Havia apenas instituições particulares de ensino, normalmente ligadas as igrejas das regiões e que atendiam aos latifundiários e nobres, os únicos que tinham condições e pré-requisitos para tal.

Situação que perdurou até o ano de 1759, quando os jesuítas, padres de uma das vertentes do cristianismo que lecionavam, foram expulsos pelo Marquês de Pombal que impôs novas regras de ensino baseadas nas Cartas Régias voltadas à laicidade e ideias iluministas, apesar de manter o ensino religioso. Estabelecendo uma nova prática e métodos de ensino.

Com a chegada da família imperial portuguesa ao Brasil, o País começou a receber maior atenção e investimento em todos os setores, inclusive no ensino.

Durante esse período o quadro docente não dava conta de atender a demanda de alunos, o que fez a coroa admitir professores sem as habilitações necessárias.

Apenas em 1835 foram fundadas as primeiras escolas de formação de professores.

Brasil República

No primeiro ano da República, em 1890, Benjamin Constant, no cargo que hoje seria de ministro da Educação, instituiu reformas organizacionais, todavia não se alterava a estrutura de base, apenas o sistema. Primeiro estabelecidas em instituições privadas e depois seguidas, em menor escala, pelas públicas.

Durante os primeiros anos do século XX surgiram movimentos de democratização e universalização do acesso ao ensino que pretendia englobar pessoas sem renda e do sexo feminino.

 

Período Vargas

A partir do ano de 1930, com a tomada do poder de Getúlio Vargas, foi criado o Ministério da Educação juntamente com um plano nacional de educação, o primeiro do país, e que promoveu mudanças estruturais que se assemelham as vigentes até hoje, criando universidades e escolas técnicas.

Com o fim do Estado Novo de Vargas, uma nova constituição, em 1946, foi implementada e assegurou o direito ao acesso à educação básica gratuita e universal.

Regime Militar

O regime foi marcado por grandes mudanças, instituiu obrigatoriedades de matérias, retirou outras das grades de currículo, criou o Movimento Brasileiro de Alfabetização para sanar a defasagem educacional adulta, escolas técnicas, multiplicação de vagas no setor privado, entre outras.

Nova Democracia

Com o fim do período autoritário, foi estabelecida uma nova constituição que “cuida da educação e do ensino de maneira especial com referência aos direitos, aos deveres, aos fins e aos princípios norteadores” como afirmava Maria Januária Villela, doutora em História Social do Brasil pela USP (1981).
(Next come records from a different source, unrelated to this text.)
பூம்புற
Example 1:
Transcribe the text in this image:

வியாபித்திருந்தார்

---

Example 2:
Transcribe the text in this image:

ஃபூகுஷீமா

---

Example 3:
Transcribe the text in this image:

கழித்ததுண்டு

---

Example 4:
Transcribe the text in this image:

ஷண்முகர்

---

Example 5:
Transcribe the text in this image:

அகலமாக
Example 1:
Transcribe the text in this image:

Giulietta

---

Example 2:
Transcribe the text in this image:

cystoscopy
As principais alterações instituídas foram, segundo Maria Lúcia Aranha, gratuidade do ensino público em estabelecimentos oficiais, ensino fundamental obrigatório e gratuito, atendimento em creches e pré-escolas às crianças de zero a seis anos, valorização dos profissionais de ensino, com planos de carreira para o magistério público.

 

Atualmente

Após entender um pouco do passado, conseguimos compreender melhor o presente e o futuro. Nota-se que problemas atuais já eram evidentes desde o período colonial e que não foram supridos ao passar das décadas e mudanças de governos.
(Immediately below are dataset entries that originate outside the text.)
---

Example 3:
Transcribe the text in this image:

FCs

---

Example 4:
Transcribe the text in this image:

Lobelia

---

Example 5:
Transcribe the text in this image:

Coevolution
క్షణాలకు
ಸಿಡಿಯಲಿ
Os dados do INEP (Instituto Nacional de Estudos e Pesquisas) do ano de 2018 apontam que, no ensino fundamental, a defasagem ainda corresponde a 26,2% dos alunos, beirando um terço. Mostrando que quase 3 em cada 10 alunos numa sala de aula, não correspondem a série em que estão.

Sendo a Região Norte a com maior taxa, e a Sudeste com a menor.

Um dado que antes vinha diminuindo, estagnou-se ainda longe do ideal.

Os trabalhos de ONGs educacionais visam auxiliar o governo a reduzir esses números próximos ao ideal, sendo fundamentais ao trabalho de apoio as escolas e aos alunos que mais precisam por inúmeras questões como, necessidades especiais, violência, déficit de aprendizagem, entre outros, ajudando a reduzir a defasagem.